Wilayah Kekaisaran Iskandar Yang Agung

Iskandar seorang tokoh yang teramat dramatis dalam sejarah, sehingga karier dan pribadinya tetap jadi sumber kekaguman. Bukti-bukti kesuksesan kariernya cukup dramatis dan banyak kisah bermunculan menyangkut namanya. Dan jelas sekali sudah menjadi ambisinya menjadi penakluk terbesar sepanjang jaman. Selaku pejuang individual, pada dirinya tercakup kemampuan dan keberanian. Sebagai seorang jenderal, dia teramat ulung, karena selama sebelas tahun pertempuran, tak sekali pun terkalahkan. Bersamaan dengan itu, dia seorang intelektual yang belajar di bawah asuhan Aristoteles dan menguasai sajak-sajak Homer. Dalam hal merealisir gagasan bahwa bangsa yang bukan Yunani tidaklah mesti bangsa barbar, jelas menunjukkan bahwa pikirannya punya daya jangkau lebih jauh ketimbang sebagian besar pemikir-pemikir Yunani saat itu. Di lain pihak, Iskandar memiliki pandangan cupet. Meski berulang kali dia menghadapi risiko dalam pertempuran, dia tidak mempersiapkan penggantinya. Keteledoran inilah yang menjadi penyebab begitu cepat kerajaannya hancur berantakan setelah dia tutup usia.


Iskandar  berwajah rupawan, dan dia bermurah hati kepada musuh yang dikalahkannya. Di lain pihak, dia juga seorang "egomaniac" dan bertabiat kejam. Pada suatu peristiwa, ketika terjadi pertengkaran, sementara dirinya dalam keadaan kurang kontrol, dia membunuh teman akrabnya, Clertus, seorang yang pernah menyelamatkan jiwanya. Dalam jangka panjang, pengaruh terpenting dari penaklukan yang dilakukan Iskandar adalah mendekatkan kebudayaan Yunani dengan Timur Tengah, sehingga masing-masing mendapat faedah untuk menambah dan mempertinggi kebudayaan masing-masing. Selama dan  sesudah masa keberadaan Iskandar, kebudayaan Yunani dengan cepat tersebar ke Iran, Mesopotamia, Suriah, Yudea, dan Mesir. Meskipun masa sebelum Iskandar, kebudayaan Yunani memang sudah merasuk ke daerah-daerah ini tetapi berjalan lambat. Iskandar menyebarkan pengaruh kebudayaan Yunani ke India dan Asia Tengah, daerah yang belum terjamah sebelumnya.
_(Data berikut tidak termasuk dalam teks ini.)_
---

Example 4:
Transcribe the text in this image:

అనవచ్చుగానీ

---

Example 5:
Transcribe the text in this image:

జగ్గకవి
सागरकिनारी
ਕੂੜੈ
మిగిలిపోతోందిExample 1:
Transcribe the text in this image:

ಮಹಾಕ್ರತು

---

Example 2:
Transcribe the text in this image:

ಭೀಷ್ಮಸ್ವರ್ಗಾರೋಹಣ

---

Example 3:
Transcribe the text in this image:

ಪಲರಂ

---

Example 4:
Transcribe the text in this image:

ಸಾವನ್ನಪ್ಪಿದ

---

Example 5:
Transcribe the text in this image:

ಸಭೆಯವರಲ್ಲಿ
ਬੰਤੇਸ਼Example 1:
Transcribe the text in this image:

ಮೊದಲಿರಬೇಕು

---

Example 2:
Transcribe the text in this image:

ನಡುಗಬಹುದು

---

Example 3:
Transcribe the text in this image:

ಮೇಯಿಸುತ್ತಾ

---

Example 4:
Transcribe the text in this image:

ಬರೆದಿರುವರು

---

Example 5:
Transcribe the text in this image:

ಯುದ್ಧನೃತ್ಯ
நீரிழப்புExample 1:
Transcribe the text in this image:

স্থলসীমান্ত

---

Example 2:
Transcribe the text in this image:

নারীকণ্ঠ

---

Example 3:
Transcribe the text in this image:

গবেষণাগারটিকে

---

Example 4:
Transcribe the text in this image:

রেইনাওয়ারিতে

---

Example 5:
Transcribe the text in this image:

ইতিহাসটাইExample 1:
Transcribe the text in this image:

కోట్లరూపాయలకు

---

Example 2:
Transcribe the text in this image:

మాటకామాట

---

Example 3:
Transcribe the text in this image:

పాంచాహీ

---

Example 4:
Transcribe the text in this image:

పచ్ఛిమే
Dalam masa abad Hellenistik (abad-abad segera sesudah langkah-langkah Iskandar) gagasan timur, khususnya gagasan keagamaan tersebar ke dunia Yunani. Dengan kebudayaan Hellenistik ini, terlihat Yunani lebih dominan, namun tanpa disadari  pikiran timur cukup besar mempengaruhi Roma.
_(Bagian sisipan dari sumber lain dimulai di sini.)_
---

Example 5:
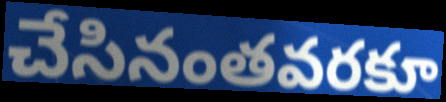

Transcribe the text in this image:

చేసినంతవరకూ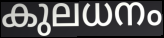
കുലധനം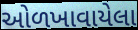
ઓળખાવાયેલા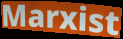
MarxistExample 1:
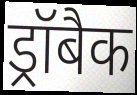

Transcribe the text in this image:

ड्रॉबैक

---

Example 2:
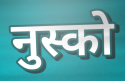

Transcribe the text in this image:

नुस्को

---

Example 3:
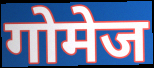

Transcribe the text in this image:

गोमेज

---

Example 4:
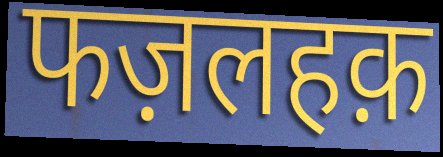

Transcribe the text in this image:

फज़लहक़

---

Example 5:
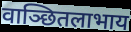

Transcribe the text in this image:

वाञ्छितलाभाय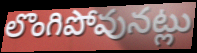
లొంగిపోవునట్లు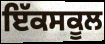
ਇੱਕਸਕੂਲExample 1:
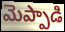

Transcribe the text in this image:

మెప్పాడి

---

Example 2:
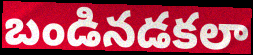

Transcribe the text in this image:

బండినడకలా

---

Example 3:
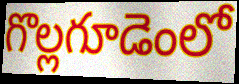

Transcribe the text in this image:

గొల్లగూడెంలో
Dalam perjalanan kariernya, Iskandar mendirikan lebih dari dua puluh satu kota baru. Termasyhur dari semua itu adalah Alexandria (Iskandariah) di Mesir yang relatif cepat menjadi kota terkemuka di dunia, serta merangkap sebagai pusat budaya dan pendidikan yang termasyhur. Kota lainnya seperti Herat dan Kandahar di Afganistan juga berkembang jadi kota-kota penting. Begitulah keterkaitan kisah tiga Iskandar yang menghiasi cerita tanah Serambi Mekah. Iskandar Muda dan Iskandar Tsani terobsesi akan kebesaran nama Iskandar Yang Agung, Sang Penakluk, di dataran Eropa.